Finding Napo: conservation of Napoleon Wrasses and rare corals at Namu Atoll

Maria Berger

Rare coral reef animals are highly endangered by the present threats imposed on reefs, yet a lack of information on their distribution, abundance and population dynamics means that rare species are seldom considered in conservation planning. The Napoleon wrasse (Cheilinus undulatus, Napo) is a rare exception. It has recently been granted threatened species status due to extensive exploitation throughout its range. Yet there is still a lack of information regarding the abundance and habitat use of this important species. The vast majority of rare marine species from highly vulnerable coral reef habitats are not recognized as threatened. For example, recent coral biodiversity studies in the Republic of the Marshall Islands have identified many rare Acropora (staghorn coral) species in this isolated region.
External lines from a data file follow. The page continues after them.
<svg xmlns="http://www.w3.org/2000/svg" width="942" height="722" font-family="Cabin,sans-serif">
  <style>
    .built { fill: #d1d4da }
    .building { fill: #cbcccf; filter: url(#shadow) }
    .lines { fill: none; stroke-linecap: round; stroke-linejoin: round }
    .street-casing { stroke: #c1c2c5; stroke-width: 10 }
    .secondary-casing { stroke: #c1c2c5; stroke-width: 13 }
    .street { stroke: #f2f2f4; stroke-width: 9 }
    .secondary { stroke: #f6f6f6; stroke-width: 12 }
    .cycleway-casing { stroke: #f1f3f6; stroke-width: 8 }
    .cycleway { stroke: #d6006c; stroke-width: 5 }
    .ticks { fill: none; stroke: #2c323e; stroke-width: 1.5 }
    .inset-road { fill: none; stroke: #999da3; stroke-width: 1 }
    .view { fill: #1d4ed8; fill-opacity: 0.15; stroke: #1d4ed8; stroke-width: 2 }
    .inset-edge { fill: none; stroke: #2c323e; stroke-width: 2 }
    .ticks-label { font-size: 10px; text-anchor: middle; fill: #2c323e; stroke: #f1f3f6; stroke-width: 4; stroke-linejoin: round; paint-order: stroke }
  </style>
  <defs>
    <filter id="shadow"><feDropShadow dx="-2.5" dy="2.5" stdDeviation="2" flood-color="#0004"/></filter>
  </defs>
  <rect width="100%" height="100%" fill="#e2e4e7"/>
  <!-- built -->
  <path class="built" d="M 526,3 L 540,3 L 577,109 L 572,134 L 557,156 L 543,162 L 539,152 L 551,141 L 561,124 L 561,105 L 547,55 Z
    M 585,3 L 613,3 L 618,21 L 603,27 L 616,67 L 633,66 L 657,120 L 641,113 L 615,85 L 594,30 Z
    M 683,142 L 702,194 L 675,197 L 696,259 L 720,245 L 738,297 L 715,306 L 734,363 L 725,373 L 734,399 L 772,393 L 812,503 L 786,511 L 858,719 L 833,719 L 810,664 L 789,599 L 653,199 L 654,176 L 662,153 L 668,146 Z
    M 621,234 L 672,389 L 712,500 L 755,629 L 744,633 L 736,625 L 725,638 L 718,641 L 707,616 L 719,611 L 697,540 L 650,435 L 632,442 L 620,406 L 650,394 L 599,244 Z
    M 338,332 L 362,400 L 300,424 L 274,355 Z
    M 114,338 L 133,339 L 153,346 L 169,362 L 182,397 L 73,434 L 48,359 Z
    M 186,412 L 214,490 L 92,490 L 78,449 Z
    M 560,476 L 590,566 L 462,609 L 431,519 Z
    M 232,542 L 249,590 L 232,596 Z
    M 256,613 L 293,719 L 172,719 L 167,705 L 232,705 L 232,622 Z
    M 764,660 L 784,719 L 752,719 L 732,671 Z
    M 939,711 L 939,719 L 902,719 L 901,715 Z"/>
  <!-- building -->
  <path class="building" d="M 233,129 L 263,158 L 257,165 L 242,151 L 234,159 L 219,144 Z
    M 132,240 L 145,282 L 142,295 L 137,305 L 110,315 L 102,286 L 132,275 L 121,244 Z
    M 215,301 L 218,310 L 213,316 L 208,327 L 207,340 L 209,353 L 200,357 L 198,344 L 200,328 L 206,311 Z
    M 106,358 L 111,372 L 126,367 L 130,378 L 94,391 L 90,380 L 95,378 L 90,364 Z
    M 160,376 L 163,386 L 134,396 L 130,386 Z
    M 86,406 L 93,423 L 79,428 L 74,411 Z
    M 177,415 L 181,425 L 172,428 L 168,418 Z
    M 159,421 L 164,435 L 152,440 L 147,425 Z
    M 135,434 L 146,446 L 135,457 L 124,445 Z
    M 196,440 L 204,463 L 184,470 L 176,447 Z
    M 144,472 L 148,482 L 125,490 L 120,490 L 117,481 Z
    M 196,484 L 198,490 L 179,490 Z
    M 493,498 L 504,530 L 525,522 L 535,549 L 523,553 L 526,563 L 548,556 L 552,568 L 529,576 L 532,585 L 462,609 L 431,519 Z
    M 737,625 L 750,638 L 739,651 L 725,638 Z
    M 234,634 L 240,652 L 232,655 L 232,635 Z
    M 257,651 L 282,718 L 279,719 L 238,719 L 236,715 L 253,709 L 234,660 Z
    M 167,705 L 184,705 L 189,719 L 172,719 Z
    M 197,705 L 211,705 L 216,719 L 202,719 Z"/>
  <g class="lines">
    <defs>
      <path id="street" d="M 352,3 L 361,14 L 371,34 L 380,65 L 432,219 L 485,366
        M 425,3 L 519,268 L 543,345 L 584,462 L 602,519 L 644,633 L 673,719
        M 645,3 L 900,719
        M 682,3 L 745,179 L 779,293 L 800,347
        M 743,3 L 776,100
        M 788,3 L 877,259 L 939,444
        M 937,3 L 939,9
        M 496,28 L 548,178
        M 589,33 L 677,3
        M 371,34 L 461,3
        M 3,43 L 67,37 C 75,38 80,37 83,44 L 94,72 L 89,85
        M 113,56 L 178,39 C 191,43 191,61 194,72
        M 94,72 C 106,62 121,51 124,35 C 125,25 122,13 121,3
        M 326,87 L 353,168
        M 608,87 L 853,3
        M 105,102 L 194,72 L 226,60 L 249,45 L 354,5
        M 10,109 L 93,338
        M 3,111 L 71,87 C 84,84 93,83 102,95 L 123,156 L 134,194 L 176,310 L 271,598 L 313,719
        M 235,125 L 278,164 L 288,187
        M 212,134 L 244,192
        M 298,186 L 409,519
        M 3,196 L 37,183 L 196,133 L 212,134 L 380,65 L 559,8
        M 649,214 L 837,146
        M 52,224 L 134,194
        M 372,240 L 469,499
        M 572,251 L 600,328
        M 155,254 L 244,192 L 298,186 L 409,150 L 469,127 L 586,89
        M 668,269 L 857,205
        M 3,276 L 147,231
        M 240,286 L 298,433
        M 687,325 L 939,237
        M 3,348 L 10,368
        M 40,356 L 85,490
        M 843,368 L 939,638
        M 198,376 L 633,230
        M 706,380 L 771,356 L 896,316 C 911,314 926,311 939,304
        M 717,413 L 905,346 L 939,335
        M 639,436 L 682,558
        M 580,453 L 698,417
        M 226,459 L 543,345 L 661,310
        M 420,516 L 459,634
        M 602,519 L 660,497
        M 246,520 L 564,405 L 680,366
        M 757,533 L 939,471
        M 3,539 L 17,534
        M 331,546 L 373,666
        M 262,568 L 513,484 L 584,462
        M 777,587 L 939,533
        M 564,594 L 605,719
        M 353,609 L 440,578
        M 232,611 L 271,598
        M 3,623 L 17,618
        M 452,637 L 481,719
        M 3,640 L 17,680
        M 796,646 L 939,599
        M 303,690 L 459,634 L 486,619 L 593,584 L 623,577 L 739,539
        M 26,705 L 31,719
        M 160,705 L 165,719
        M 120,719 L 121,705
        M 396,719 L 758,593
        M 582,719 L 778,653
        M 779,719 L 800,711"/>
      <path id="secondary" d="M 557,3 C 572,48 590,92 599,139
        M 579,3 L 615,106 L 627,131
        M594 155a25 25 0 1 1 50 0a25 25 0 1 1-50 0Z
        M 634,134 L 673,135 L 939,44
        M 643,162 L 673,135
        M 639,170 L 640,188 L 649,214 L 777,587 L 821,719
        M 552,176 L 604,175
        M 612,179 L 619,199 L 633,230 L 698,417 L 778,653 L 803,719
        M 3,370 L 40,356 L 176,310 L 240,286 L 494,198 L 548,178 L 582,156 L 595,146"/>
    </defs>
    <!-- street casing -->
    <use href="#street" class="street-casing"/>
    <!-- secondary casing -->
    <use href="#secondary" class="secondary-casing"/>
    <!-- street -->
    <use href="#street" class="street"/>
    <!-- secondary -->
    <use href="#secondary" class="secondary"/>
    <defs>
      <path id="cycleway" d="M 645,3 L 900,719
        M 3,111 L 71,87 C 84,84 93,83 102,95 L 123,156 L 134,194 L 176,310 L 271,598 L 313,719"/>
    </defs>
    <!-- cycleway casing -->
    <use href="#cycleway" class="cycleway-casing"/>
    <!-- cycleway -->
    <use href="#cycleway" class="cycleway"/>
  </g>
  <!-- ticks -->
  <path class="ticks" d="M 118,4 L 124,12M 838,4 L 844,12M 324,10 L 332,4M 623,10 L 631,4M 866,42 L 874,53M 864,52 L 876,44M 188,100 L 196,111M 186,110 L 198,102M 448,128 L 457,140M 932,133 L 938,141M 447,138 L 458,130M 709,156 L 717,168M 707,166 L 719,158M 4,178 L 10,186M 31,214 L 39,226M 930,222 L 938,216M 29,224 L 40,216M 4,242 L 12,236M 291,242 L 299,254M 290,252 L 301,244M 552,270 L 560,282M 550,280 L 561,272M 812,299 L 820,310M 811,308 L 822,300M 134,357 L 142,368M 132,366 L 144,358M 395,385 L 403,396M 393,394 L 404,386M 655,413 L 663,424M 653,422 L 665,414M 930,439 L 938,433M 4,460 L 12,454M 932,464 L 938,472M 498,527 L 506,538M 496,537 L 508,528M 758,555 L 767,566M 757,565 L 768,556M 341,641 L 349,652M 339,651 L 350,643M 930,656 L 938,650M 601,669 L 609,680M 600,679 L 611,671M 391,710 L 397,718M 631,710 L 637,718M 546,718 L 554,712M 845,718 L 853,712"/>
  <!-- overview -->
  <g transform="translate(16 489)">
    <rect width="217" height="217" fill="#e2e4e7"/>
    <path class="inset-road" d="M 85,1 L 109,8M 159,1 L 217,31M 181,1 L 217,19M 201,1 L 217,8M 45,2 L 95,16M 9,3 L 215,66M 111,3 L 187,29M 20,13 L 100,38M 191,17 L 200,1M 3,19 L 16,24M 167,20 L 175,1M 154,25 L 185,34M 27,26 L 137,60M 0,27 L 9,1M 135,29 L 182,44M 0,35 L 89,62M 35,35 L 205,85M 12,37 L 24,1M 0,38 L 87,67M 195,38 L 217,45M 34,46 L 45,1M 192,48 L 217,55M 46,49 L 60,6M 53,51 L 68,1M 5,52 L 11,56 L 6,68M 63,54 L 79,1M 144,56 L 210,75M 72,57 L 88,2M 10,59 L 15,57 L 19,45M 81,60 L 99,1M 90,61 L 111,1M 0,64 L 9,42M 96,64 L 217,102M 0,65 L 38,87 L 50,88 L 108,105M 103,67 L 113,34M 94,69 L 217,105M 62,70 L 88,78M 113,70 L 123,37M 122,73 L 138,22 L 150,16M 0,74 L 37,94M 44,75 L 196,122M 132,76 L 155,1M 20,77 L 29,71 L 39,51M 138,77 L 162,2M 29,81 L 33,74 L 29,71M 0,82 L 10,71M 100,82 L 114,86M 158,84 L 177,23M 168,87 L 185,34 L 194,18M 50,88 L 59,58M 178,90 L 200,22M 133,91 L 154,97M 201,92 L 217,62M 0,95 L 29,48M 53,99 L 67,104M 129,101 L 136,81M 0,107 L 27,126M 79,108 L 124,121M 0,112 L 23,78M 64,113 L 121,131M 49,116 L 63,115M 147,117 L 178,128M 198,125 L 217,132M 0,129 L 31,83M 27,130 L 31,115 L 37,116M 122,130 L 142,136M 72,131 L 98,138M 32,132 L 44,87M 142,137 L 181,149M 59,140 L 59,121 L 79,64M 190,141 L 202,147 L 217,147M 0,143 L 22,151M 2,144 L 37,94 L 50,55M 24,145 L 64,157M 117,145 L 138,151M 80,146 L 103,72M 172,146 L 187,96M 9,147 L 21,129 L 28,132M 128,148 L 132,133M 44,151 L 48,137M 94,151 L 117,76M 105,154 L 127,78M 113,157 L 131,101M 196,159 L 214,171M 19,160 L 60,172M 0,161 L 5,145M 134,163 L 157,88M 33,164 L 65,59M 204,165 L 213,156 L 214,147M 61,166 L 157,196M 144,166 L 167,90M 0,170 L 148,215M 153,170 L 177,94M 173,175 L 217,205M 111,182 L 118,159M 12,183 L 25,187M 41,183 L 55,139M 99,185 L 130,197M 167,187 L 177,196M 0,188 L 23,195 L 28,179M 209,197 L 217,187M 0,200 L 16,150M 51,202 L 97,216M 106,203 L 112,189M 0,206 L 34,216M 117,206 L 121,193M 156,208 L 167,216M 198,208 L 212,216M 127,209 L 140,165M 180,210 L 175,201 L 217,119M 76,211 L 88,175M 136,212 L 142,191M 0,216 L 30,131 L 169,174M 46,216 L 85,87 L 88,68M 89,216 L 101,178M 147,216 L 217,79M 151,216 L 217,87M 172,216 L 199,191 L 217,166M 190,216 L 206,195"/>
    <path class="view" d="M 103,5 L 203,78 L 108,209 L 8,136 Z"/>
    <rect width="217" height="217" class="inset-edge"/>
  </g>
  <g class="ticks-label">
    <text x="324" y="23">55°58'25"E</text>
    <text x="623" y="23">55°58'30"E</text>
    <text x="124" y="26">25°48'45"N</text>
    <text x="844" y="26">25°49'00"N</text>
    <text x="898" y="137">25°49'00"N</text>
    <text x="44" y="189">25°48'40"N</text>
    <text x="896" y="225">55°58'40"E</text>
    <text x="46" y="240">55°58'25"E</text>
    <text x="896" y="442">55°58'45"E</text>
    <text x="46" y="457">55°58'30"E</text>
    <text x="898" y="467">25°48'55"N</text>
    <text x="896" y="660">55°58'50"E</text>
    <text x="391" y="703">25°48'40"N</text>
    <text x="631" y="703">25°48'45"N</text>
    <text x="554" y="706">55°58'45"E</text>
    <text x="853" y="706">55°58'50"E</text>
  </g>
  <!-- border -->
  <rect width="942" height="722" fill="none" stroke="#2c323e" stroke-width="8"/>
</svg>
With no nearby source populations, the threatened status of these peripheral rare coral populations may be high, however this has not been established. Hence, rare coral species receive no particular management attention. In collaboration with the local government, the team aims to study the abundance, distribution and habitat preference of Napo's and Acropora corals at Namu Atoll. This project has a number of benefits. It will facilitate the conservation of the threatened and potentially threatened rare marine species; build capacity amongst local stakeholders and future marine scientists; provide strategic advice to support local government plans to develop representative marine protected areas at Namu Atoll; and promote a global approach to conservation by bringing together a team of local and international participants.